FMF undergoes hydrolysis to LC and LF in alkaline solution along with the formation of CMF as a minor oxidation product (27,28). Initially, it was expected that FMF would hydrolyze almost completely to LC and LF which are chloroform soluble and, therefore, the aqueous phase (pH 2.0) would contain FMF only. However, the spectra of the aqueous phase after complete hydrolysis of FMF (TLC evidence) showed a distinct increase in absorbance at 360 nm and a decrease in the 370–440-nm region. This was probably due to the formation of the isoalloxazine ring cleavage products (29–31) absorbing in this region. Similar products are formed on the alkaline hydrolysis of RF (34). The increase in molar balance, with time, indicated greater interference in the assay due to the ring cleavage products (Table IV). Since the absorption spectra of the aqueous phase at the end of the reaction exhibited a region linear with wavelength over the range 350–500 nm, it was analyzed for FMF using a linear irrelevant absorption correction to allow for the presence of the ring cleavage products. The corrected analytical data for FMF during the reaction are given in Table IV. The data show improved molar balance up to ∼11% and are close to the initial concentration of FMF. The corrected concentrations of FMF could provide more accurate kinetic results for the hydrolysis of FMF in alkaline solution.

Table IV.

Hydrolysis of 10⁻⁴ M Formylmethylflavin (FMF) at pH 11.0. Concentrations of FMF and Degraded Products

Time (min)	Before irrelevant absorption correction				After linear irrelevant absorption correction
	FMF (M × 105)	LC (M × 105)	LF (M × 105)	Total (M × 105)	FMF (M × 105)	LC (M × 105)	LF (M × 105)	Total (M × 105)
0	10.00	–	–	10.00	10.00	–	–	10.00
15	7.55	1.76	0.74	10.05	7.50	1.76	0.74	10.00
30	5.87	3.15	1.21	10.23	5.66	3.15	1.21	10.02
45	5.04	3.77	1.60	10.41	4.69	3.77	1.60	10.06
60	4.50	4.25	1.92	10.67	3.88	4.25	1.92	10.05
90	3.83	4.64	2.37	10.84	3.07	4.64	2.37	10.08
120	2.55	5.59	2.64	10.78	1.88	5.59	2.64	10.11
150	2.07	5.79	2.94	10.80	1.32	5.79	2.94	10.05
180	1.90	5.82	3.14	10.86	1.15	5.82	3.14	10.11
210	1.63	5.95	3.36	10.94	0.77	5.95	3.35	10.07
240	1.47	6.10	3.42	10.99	0.58	6.10	3.42	10.10

pH adjusted with 0.1 M NaOH solution

FMF formylmethylflavin, LC lumichrome, LF lumiflavin

CONCLUSION

The spectrophotometric assay of pharmaceutical compounds may be affected by the presence of minor impurities and/or related compounds.
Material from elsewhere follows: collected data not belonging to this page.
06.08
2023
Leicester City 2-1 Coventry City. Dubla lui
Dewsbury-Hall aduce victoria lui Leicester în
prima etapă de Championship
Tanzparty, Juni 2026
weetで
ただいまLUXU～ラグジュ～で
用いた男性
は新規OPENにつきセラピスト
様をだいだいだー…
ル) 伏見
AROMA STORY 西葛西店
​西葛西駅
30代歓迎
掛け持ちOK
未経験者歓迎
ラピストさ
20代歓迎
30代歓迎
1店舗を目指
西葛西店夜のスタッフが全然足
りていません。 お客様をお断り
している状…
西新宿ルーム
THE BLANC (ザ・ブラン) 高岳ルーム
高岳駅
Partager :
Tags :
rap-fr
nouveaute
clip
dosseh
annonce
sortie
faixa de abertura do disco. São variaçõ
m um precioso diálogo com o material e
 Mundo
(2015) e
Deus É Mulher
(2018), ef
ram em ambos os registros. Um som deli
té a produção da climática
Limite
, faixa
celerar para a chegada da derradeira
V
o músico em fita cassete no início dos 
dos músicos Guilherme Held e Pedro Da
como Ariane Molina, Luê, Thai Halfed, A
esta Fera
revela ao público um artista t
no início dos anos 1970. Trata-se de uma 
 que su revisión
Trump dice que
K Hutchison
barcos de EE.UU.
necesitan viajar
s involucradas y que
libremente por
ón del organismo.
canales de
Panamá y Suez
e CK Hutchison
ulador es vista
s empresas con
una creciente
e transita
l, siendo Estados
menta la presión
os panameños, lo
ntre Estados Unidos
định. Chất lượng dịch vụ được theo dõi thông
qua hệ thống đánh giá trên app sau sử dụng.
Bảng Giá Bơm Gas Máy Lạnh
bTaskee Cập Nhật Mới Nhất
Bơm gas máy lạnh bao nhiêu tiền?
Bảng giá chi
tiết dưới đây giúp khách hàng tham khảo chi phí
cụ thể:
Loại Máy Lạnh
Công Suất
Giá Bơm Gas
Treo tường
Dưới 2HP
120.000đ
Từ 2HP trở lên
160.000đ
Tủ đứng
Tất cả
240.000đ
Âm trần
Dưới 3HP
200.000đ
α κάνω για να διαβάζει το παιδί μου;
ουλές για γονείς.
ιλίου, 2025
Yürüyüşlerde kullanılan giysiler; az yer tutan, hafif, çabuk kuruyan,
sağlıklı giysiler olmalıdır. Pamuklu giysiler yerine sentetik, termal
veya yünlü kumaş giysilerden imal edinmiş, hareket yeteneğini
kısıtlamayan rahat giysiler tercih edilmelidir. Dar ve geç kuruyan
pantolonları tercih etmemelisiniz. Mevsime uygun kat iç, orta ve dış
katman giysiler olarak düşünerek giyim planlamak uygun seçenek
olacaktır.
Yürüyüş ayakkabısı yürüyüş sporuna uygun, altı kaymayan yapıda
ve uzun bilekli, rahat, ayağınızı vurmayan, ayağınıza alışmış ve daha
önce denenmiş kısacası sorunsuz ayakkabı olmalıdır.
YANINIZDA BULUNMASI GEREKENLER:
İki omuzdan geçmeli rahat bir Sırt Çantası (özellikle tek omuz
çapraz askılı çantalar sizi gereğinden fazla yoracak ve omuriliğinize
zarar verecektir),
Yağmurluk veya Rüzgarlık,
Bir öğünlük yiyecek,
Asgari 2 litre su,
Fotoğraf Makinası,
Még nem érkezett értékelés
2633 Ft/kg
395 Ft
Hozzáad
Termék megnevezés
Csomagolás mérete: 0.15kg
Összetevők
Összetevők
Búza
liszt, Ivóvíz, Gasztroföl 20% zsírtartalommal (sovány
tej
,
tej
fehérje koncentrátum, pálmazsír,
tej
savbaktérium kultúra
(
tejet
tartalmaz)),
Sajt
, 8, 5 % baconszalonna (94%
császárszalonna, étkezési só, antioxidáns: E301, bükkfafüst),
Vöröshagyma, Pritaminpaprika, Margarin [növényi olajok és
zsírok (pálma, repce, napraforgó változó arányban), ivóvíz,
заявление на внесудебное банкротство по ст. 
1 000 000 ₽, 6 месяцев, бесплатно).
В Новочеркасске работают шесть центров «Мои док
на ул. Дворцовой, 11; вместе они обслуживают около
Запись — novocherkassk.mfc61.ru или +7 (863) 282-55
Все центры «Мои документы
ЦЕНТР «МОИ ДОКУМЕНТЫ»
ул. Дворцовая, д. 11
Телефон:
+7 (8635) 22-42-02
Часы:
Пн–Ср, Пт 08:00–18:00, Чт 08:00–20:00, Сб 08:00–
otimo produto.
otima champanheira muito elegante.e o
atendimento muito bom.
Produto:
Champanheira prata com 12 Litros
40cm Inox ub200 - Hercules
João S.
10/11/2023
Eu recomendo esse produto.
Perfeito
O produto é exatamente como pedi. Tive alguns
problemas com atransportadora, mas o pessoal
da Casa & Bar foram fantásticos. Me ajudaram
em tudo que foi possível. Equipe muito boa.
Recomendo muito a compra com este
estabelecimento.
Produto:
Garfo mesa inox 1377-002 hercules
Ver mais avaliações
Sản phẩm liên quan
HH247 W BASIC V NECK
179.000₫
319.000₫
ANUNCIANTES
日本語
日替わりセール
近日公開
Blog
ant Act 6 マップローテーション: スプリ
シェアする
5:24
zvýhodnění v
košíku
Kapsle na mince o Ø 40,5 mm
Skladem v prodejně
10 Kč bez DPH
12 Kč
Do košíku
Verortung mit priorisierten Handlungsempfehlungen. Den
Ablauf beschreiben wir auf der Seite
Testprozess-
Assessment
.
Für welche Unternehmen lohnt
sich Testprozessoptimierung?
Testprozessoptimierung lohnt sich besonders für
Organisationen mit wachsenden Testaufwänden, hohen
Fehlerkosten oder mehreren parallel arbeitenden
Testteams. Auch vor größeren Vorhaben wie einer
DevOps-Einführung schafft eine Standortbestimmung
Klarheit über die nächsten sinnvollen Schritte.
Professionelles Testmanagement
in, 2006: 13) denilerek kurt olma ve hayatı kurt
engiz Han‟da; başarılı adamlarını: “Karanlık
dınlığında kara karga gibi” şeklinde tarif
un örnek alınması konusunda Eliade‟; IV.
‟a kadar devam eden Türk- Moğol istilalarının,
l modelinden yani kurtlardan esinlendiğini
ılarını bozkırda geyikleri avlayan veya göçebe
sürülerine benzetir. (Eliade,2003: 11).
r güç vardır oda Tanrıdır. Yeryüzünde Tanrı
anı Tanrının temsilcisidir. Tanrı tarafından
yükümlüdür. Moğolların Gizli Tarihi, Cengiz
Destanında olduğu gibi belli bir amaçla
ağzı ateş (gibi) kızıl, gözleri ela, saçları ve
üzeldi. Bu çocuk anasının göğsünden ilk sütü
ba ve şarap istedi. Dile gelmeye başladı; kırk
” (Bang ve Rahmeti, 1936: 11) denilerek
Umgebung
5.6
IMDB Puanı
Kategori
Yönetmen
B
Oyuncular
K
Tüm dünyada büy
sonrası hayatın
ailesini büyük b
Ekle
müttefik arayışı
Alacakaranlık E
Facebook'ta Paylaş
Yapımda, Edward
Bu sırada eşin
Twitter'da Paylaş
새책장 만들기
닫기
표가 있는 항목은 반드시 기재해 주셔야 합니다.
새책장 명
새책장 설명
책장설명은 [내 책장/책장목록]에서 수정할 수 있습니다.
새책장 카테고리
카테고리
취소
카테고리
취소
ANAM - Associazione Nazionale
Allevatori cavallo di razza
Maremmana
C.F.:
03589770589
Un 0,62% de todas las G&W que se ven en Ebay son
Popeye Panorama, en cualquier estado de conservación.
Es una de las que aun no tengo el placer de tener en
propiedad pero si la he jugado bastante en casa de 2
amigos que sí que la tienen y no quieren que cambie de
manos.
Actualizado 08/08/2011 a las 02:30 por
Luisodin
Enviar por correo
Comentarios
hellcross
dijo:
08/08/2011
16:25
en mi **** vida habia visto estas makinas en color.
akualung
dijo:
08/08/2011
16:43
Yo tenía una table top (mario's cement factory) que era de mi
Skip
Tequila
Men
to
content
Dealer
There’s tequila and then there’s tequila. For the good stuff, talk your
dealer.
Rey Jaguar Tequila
This is particularly relevant to the assay of a compound in the presence of its degradation products. In this situation, an error may be introduced in the assay values, depending on the spectral characteristics of the interfering compounds. This may adversely affect the kinetic results in a degradation study. In order to overcome this problem, the application of linear and non-linear irrelevant absorption corrections in multicomponent spectrophotometric assays of riboflavin and formylmethylflavin during the photolysis and hydrolysis studies has been demonstrated. These correction procedures lead to improvement in the assay data for kinetic treatment in degradation studies. The multicomponent spectrophotometric method used for the quantitative determination of riboflavin, formylmethylflavin, and their degradation products is rapid, convenient, and reliable for kinetic studies. It has the advantage of specificity and reproducibility for the compounds analyzed as compared to other methods such as LC-MS, which is time-consuming and expensive, with a possibility of further degradation of riboflavin and formylmethylflavin on the column and is suitable for the identification of degradation products.